Best Eats
Around the Kitchen Table with Matt Moran
26/10/2023
One of the defining voices in the Australian culinary scene, Matt Moran shares his thoughts on the changing nature of paddock-to-plate cooking and why he won’t be opening a restaurant chain any time soon.
Having begun cooking almost 40 years ago, Moran’s career is a lesson in culinary diversity. With a dozen restaurants in his portfolio, his menus span the spectrum from fine dining at Aria on Sydney Harbour to casual pub classics at The Rockley Pub, located just outside of Bathurst in country NSW.
What connects them, he says, is his love of iconic locations, from Barangaroo to Bondi. How does Rockley fit in? “It’s the most iconic of all because I've got so much history there,” Moran says with a laugh. “My great grandfather was married in Rockley in 1883 and my farm [the Moran Family Farm] is only five minutes down the road.”
The celebrated restaurateur spoke to Best Restaurants about his restaurant empire and why he’ll always be a chef at heart...
You’ve always been an advocate of a paddock-to-plate philosophy. How did this originally come about?
Coming from a farmer background, I know how hard it is to do farming and I've seen the ups and downs of it in my lifetime where families have struggled and all the hard work they do. So to me, the farmer is very important. But not only that, if it wasn't for the farmers, I wouldn’t be the restaurateur/chef that I am, because without incredible produce we wouldn't be who we are.
How do you tailor this approach to your different restaurants?
Chiswick [Woollahra] is a great example of paddock to plate – it's really all about what's in season and shared, fairly simple food prepared with good technique but letting the produce speak for itself. We've also got the veggie garden at Chiswick and we highlight what's in season. At Aria, it’s the best of the best. Only the best produce in Australia would go somewhere like Aria and we work quite closely with suppliers to only buy the best. And then at North Bondi Fish, we're talking to the fishermen, we're talking to our suppliers all the time about what's good in seafood.
It keeps me on toes being a little bit more diverse. I'd rather have the 10 or 12 restaurants that I have but that are all being a little bit different rather than having a chain of one that was the same.
One of the restaurants you haven’t mentioned yet is Chophouse. What’s special about this one?
Chophouse has had the best couple of years it's ever had. It's one of my favorite businesses and I go there quite a bit. Scotty [Chophouse head chef Scott Kim] has been there for 15 years and is one of the best meat cooks in the country. You ask him to cook a piece of steak and it's always absolutely perfect. It's a great business. In fact, I'd love to open up another Chophouse somewhere else.

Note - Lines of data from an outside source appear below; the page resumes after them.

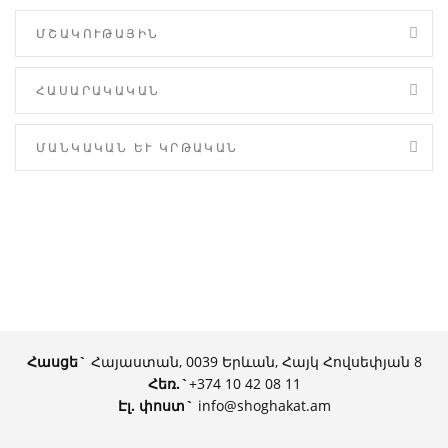
ՄՇԱԿՈՒԹԱՅԻՆ
ՀԱՍԱՐԱԿԱԿԱՆ
ՄԱՆԿԱԿԱՆ ԵՒ ԿՐԹԱԿԱՆ
Հասցե`
Հայաստան, 0039 Երևան, Հայկ Հովսեփյան 8
Հեռ.
`
+374 10 42 08 11
Էլ. փոստ`
info@shoghakat.am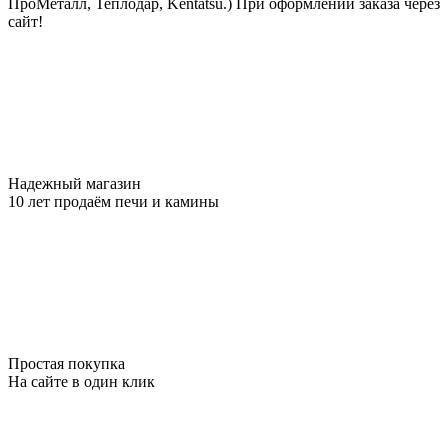
ПроМеталл, Теплодар, Kentatsu.)
При оформлении заказа через
сайт!
Надежный магазин
10 лет продаём печи и камины
Простая покупка
На сайте в один клик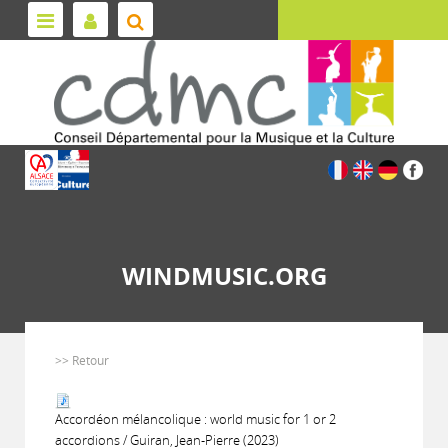
WINDMUSIC.ORG
>> Retour
Accordéon mélancolique : world music for 1 or 2
accordions / Guiran, Jean-Pierre (2023)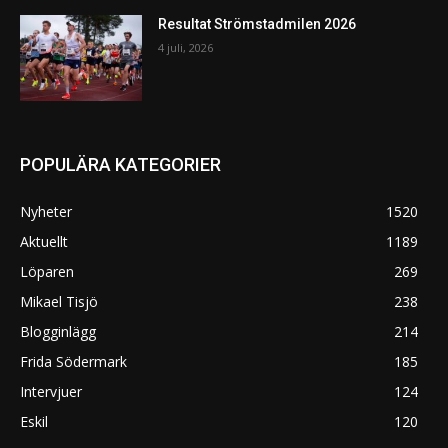
Resultat Strömstadmilen 2026
4 juli, 2026
POPULÄRA KATEGORIER
Nyheter
1520
Aktuellt
1189
Löparen
269
Mikael Tisjö
238
Blogginlägg
214
Frida Södermark
185
Intervjuer
124
Eskil
120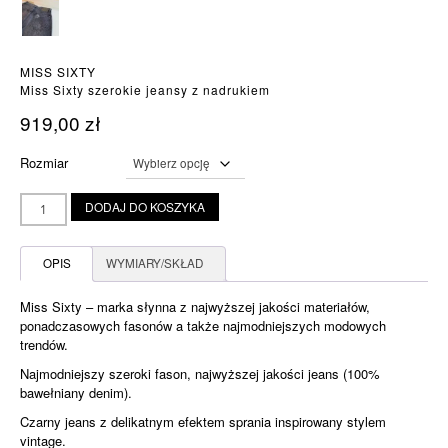
MISS SIXTY
Miss Sixty szerokie jeansy z nadrukiem
919,00
zł
Rozmiar
ilość
DODAJ DO KOSZYKA
Miss
Sixty
szerokie
OPIS
WYMIARY/SKŁAD
jeansy
z
Miss Sixty – marka słynna z najwyższej jakości materiałów,
nadrukiem
ponadczasowych fasonów a także najmodniejszych modowych
trendów.
Najmodniejszy szeroki fason, najwyższej jakości jeans (100%
bawełniany denim).
Czarny jeans z delikatnym efektem sprania inspirowany stylem
vintage.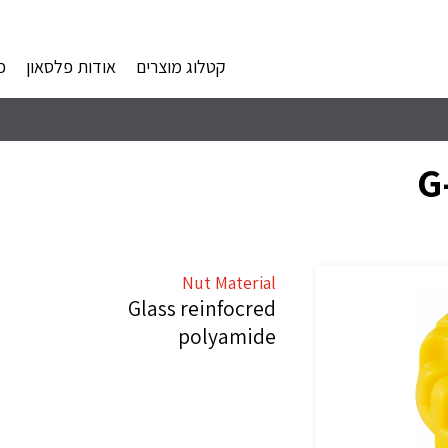
קטלוג מוצרים
אודות פלסאון
פ
G
Nut Material
Glass reinfocred
polyamide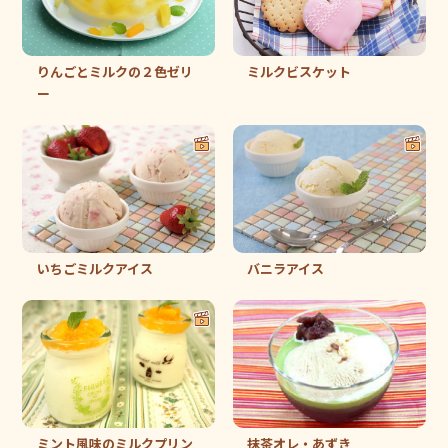
りんごとミルクの２色ゼリ
ミルクビスケット
ー
いちごミルクアイス
バニラアイス
ミント風味のミルクプリン
抹茶オレ・あずき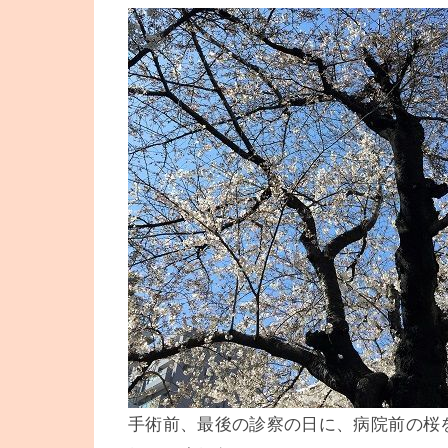
手術前、最後の診察の日に、病院前の桜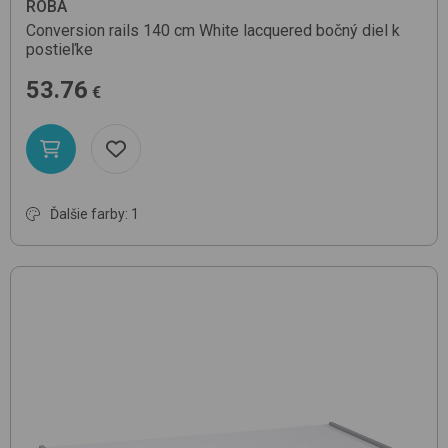
ROBA
Conversion rails 140 cm
White lacquered
bočný diel k
postieľke
53.76
€
Ďalšie farby: 1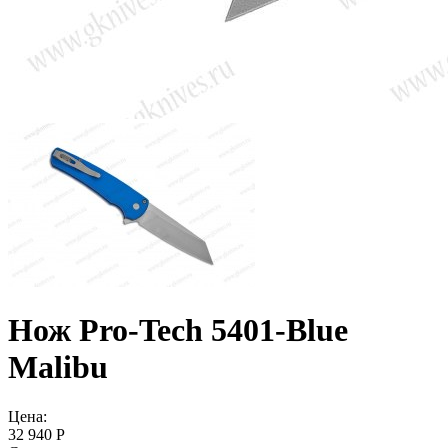
Нож Pro-Tech 5401-Blue
Malibu
Цена:
32 940 Р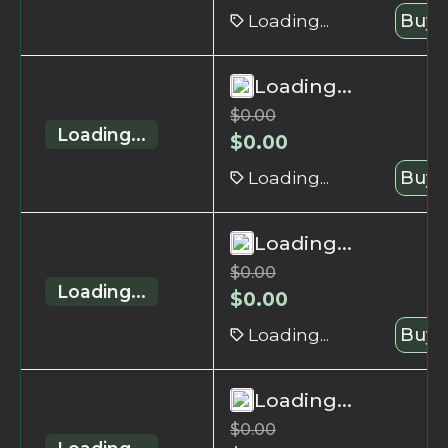
Loading...
Buy 
Loading...
$
0.00
Loading...
$
0.00
Loading...
Buy 
Loading...
$
0.00
Loading...
$
0.00
Loading...
Buy 
Loading...
$
0.00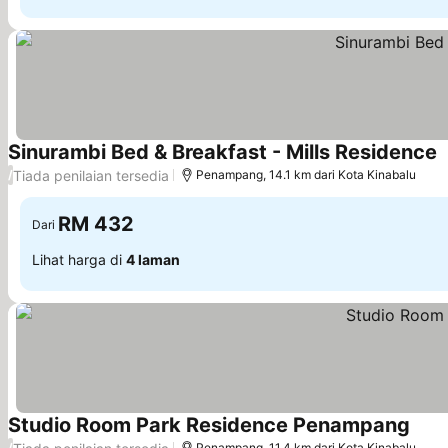
Sinurambi Bed & Breakfast - Mills Residence
Tiada penilaian tersedia
/
Penampang, 14.1 km dari Kota Kinabalu
RM 432
Dari
Lihat harga di
4 laman
Studio Room Park Residence Penampang
/
Penampang, 11.4 km dari Kota Kinabalu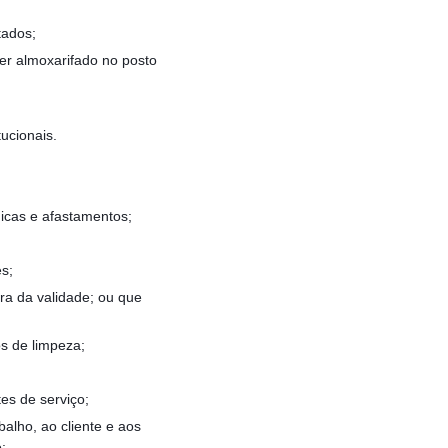
tados;
er almoxarifado no posto
ucionais.
;
dicas e afastamentos;
s;
ora da validade; ou que
os de limpeza;
es de serviço;
alho, ao cliente e aos
;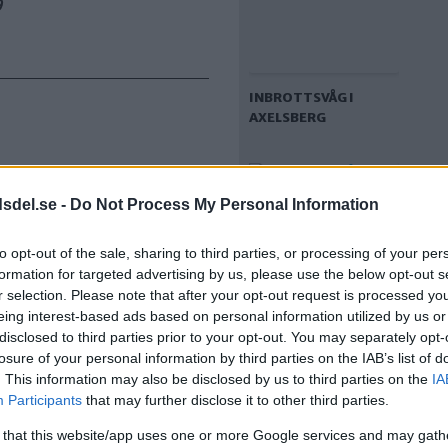
9
INBROTTSVÅG I
AXELSBERG
dsdel.se -
Do Not Process My Personal Information
to opt-out of the sale, sharing to third parties, or processing of your per
formation for targeted advertising by us, please use the below opt-out s
r selection. Please note that after your opt-out request is processed y
eing interest-based ads based on personal information utilized by us or
disclosed to third parties prior to your opt-out. You may separately opt-
POLISEN: TVÅ
INGRIPANDEN PÅ
losure of your personal information by third parties on the IAB’s list of
TISDAGEN – I
. This information may also be disclosed by us to third parties on the
IA
MIDSOMMARKRANSE
Participants
that may further disclose it to other third parties.
N OCH LILJEHOLMEN
 that this website/app uses one or more Google services and may gath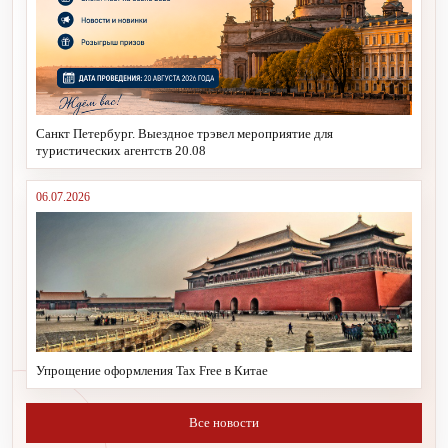
Санкт Петербург. Выездное трэвел мероприятие для
туристических агентств 20.08
06.07.2026
Упрощение оформления Tax Free в Китае
Все новости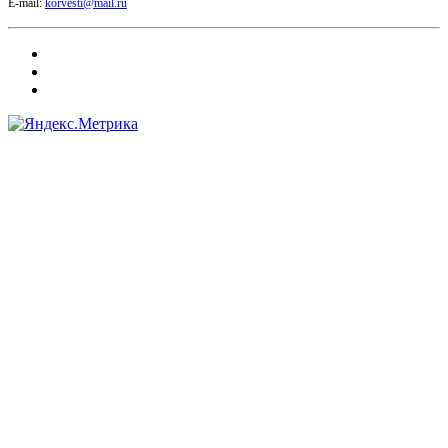
E-mail:
korvesti@mail.ru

How have you seen the paddock-to-plate ethos change over the course of your career?
If you go back 20 or 30 years, the menu would say roast beef fillet with mashed potato on it. Now it’s David Blackmore’s marble score 5 beef fillet. It’s putting the brand foremost on menus. People identify with brands and the name, but they also want to know where their food comes from. They want to know whether it comes from a reputable farmer and whether it's sustainable with good farming practices.
How do you see your role in the business now?
In my Instagram it says “chef, restaurateur, farmer”. Ultimately I'm a chef and I'll always be a chef. Last night I boiled a chicken and made a shallot, ginger and garlic sauce, and went down to [Paddy’s Markets] Chinatown and bought a heap of vegetables and sautéed them with a bit of oyster sauce, chilli, garlic and ginger. I've been cooking now for nearly 40 years, can you believe it? Yeah, I started when I was two.
But I'm not on the stove every night and I won't be because I empower great chefs to do that. I give them a sense of ownership and I sit behind them, mentoring them and giving them the narrative and pushing them in the right direction. I'm an owner and a restaurateur, but I'm also a chef behind that. I can relate a lot more to my head chefs having worked in the business – I know exactly what it's like.